才木:そうなんです。その上で勉強の時間はしっかり取れてたので。やっぱり負けず嫌いなので、自分がテレビ見たり遊びに行ってる間に他の人は勉強してる可能性があるじゃないですか。それで追いつかれたり、追い越されたりするのが凄く嫌で。食べてる時も参考書片手に、みたいな生活をしてました。


――今はそうはいかないですもんね。

才木:お仕事があって、プロレスもあって。もちろんプロレスの練習も筋トレもしたいですし。しかも、受験が決まったのが10月だったので。


――高3の10月から進学志望に変えるみたいなもんですね(笑)。

才木:ただでさえ時間がない上に、現役のときより科目が多いんです、数学とか。生物、地学はゼロからのスタートで。現役の時は私立の文系科目だけだったんですけど。


――今回は東大ですもんね。滑り止めもなくて東大に受かるかどうかだけという。

才木:今でも私大ならどこか受かるかなと思うんですけど、今回は特殊ですね(笑)。


――やっぱり大変なのは時間の使い方ですか。

才木:それもあります。特に最近は海外のお仕事が続いたので。


――(レディビアードとのユニット)DEADLIFT LILITAのライブですよね。

才木:スペインとシカゴに行きました。日本のアニメのコンベンションで。私たちのライブも反響が凄いんですよね。


――もの凄い数のファンが来てたみたいですね。

才木:スーパースターになったかと思いましたよ(笑)。ちょっと手を振るだけで「キャー!」って。泣いちゃう子がいたり。

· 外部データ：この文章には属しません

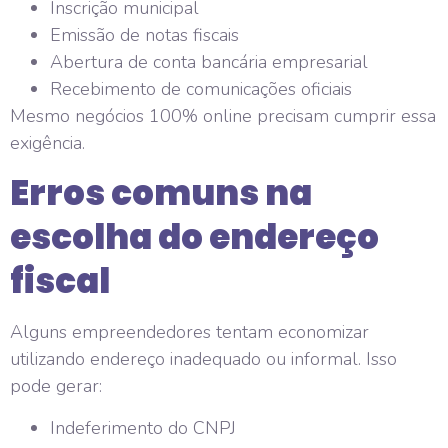
Inscrição municipal
Emissão de notas fiscais
Abertura de conta bancária empresarial
Recebimento de comunicações oficiais
Mesmo negócios 100% online precisam cumprir essa
exigência.
Erros comuns na
escolha do endereço
fiscal
Alguns empreendedores tentam economizar
utilizando endereço inadequado ou informal. Isso
pode gerar:
Indeferimento do CNPJ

――向こうのファンにしたら「海外アーティスト」ですからね。

才木:めったに見れないですもんね。あと海外の人から見ると、私は海外だと余計に子供っぽく見えるみたいなんですよ。それでムキムキなのでインパクトが強いんでしょうね。私みたいになりたくてトレーニング始めたっていう女性もいて嬉しかったですね。


――海外にも参考書を持っていく感じですか?

才木:飛行機の中もずっと勉強でしたね。いつもは「映画何本見ようか」っていう感じなんですけど。機内音楽でモーツァルト聞きながら勉強してました。モーツァルトは脳にいいみたいですよ。


――しかし移動時間も無駄にしませんねぇ。

才木:やっぱり時間の使い方が大事ですね、この企画は。いかに効率よく、でも徹夜はしないか。それと大変のは、教えてくれる人がいないんですよ。全部、自習なんですよ。


――学校も予備校も家庭教師もないわけですもんね。

才木:それが凄い大変で。特に数学は「なんでこうなるの?」と思った時にすぐ聞ける人がいないんですよね。


――過去に受験を経験して合格しているっていうこととか、社会人としての知恵みたいなものって役に立ってますか?

才木:いや……ぶっちゃけないです(笑)。初めて受験するくらいの感じです。現役の頃のことは忘れちゃってるものも多くて。


――やっぱり受験はその時だけの経験というか。

才木:世界史とかひたすら暗記したんですけど、あれはどこに行ったんだと(笑)。でも今は捉え方が変わった感じがしますね。ちゃんと考えて覚えるというか。物事の背景とか理由も含めて頭に入れてる感じです。それは大人ならではかもしれないです。


――海外に行った時に、地理で勉強したことを実感するって言われてましたね。

才木:たとえばスペインは、地中海性気候で夏は乾燥するんですよ。そういうのも、スペインに行ったことでスッと入ってきますね。「バレンシアオレンジってあったなぁ」とか。


――じゃあ受験の結果がどうなるか今は分からないですけど、また頭がよくなったというか、知識が深まったのは間違いないと。

才木:そう! それは本当に思います。高校生の時は勉強、嫌でしたけど、今は「勉強って楽しいな」って思いますね。  


――知識を得るのが楽しいっていう。

才木:現役の時、もっと勉強しておけばって思いますよ。


――まさに大人ならではの意見ですね(笑)。

才木:だから今回の企画は本当にいい経験だと思います。今もう、知的好奇心にあふれちゃって。企画が終わっても塾とか予備校に通いたいくらいですよ(笑)。